Personal Data Protection Policy

Definitions

• Data: A set of facts in its raw form or in an unorganized format, such as numbers, letters, still images, videos, audio recordings, or emojis.
• Personal Data: Any information—regardless of its source or form—that can directly or indirectly identify an individual when combined with other data.
• Authentication: Ensuring the identity of any user, operation, or device as a fundamental requirement to grant access to technical resources.
• Personal Data Processing: All operations performed on personal data by any means, manual or automated, including (but not limited to) collection, transfer, retention, storage, sharing, destruction, analysis, pattern extraction, inference, and linkage with other data.
• Data Subject: The natural person to whom the personal data relates, or their representative, or their legal guardian.
• Controlling Unit: Any administrative unit affiliated with the university that works with personal data.
• Personal Data Breach: Disclosure of personal data, or obtaining or enabling access to it without authorization or legal basis, whether intentional or unintentional.
• Implied Consent: Consent that is not explicitly granted by the data subject but is implied through their actions and the circumstances, such as signing contracts or agreeing to terms and conditions.

Objective

The purpose of the Personal Data Protection Policy is to maintain the confidentiality of personal information to ensure the rights of individuals, organize the process of collecting, processing, and sharing personal data, and preserve national digital sovereignty over it.

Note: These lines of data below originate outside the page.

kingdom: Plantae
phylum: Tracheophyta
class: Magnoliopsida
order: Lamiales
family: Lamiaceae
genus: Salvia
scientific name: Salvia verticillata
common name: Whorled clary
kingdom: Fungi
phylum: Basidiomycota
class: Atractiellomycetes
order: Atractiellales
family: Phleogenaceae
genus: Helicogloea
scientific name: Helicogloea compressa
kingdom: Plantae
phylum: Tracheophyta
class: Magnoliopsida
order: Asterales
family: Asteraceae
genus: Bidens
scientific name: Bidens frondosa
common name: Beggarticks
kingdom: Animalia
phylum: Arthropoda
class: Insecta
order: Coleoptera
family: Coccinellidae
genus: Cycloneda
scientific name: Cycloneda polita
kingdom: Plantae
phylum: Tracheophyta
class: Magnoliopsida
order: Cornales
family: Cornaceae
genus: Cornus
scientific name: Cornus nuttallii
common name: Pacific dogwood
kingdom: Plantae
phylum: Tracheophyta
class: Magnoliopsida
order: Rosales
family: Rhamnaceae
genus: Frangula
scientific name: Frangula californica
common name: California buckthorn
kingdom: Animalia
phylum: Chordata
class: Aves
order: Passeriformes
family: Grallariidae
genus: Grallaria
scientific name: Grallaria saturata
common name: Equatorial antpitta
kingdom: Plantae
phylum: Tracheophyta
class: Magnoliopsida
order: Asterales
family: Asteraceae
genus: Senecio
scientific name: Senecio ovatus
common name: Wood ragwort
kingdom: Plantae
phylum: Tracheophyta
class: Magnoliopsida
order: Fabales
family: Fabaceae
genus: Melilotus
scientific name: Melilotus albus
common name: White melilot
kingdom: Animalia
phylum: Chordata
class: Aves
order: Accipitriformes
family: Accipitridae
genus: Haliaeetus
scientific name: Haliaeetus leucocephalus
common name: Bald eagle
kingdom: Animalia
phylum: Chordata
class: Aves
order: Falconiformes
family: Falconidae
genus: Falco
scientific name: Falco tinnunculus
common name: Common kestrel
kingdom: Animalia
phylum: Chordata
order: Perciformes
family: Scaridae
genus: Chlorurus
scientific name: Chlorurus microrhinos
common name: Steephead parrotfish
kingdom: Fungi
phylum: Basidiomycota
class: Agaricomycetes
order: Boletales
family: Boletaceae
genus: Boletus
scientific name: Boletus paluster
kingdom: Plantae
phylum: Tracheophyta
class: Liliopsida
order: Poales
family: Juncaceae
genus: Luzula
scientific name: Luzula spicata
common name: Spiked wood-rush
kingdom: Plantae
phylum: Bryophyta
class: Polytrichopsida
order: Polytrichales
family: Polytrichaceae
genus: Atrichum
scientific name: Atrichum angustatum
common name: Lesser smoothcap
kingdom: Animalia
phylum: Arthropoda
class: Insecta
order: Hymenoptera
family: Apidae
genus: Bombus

This policy complies with national data governance policies and fundamental legislation for protecting individuals’ rights and privacy regarding their personal data, as governed by the Personal Data Protection Law.

Scope

This policy applies to all controlling units that wholly or partially process personal data, as well as external parties processing personal data of university affiliates, whether via the Internet or any other means. Exceptions include collection of personal data from sources other than the data subject directly—without their knowledge—or processing it for a purpose other than that for which it was collected, or disclosing or transferring it outside the Kingdom in specific legal or judicial cases, or to protect public health, safety, or vital interests of individuals.

Main Principles of Personal Data Protection

• Responsibility: Privacy policies and procedures must be defined and documented by the Data Management Office, approved by the University President (or their delegate), and communicated to all concerned parties.
• Transparency: A privacy notice must be prepared, clearly stating the purposes for which personal data is processed.
• Choice and Consent: All possible choices for the data subject must be specified, and their (implied or explicit) consent must be obtained regarding the collection, use, or disclosure of their data.
• Data Minimization: Personal data collection must be limited to the minimum necessary to achieve the specified purposes in the privacy notice.
• Limiting Use, Retention, and Disposal: Processing of personal data must be restricted to the purposes specified in the privacy notice for which consent was given. Data must be retained only as long as necessary and securely destroyed afterward.
• Data Access: Means must be provided for data subjects to access, review, update, and correct their personal data.
• Limiting Data Disclosure: Disclosure of personal data to external parties must be restricted to the specified purposes in the privacy notice for which consent was given.
• Data Security: Personal data must be protected from leakage, damage, loss, misuse, unauthorized modification, or unauthorized access.
• Data Quality: Personal data must be retained accurately, completely, and directly related to the purposes specified in the privacy notice.
• Monitoring and Compliance: Compliance with privacy policies must be monitored, and privacy inquiries, complaints, and disputes must be addressed.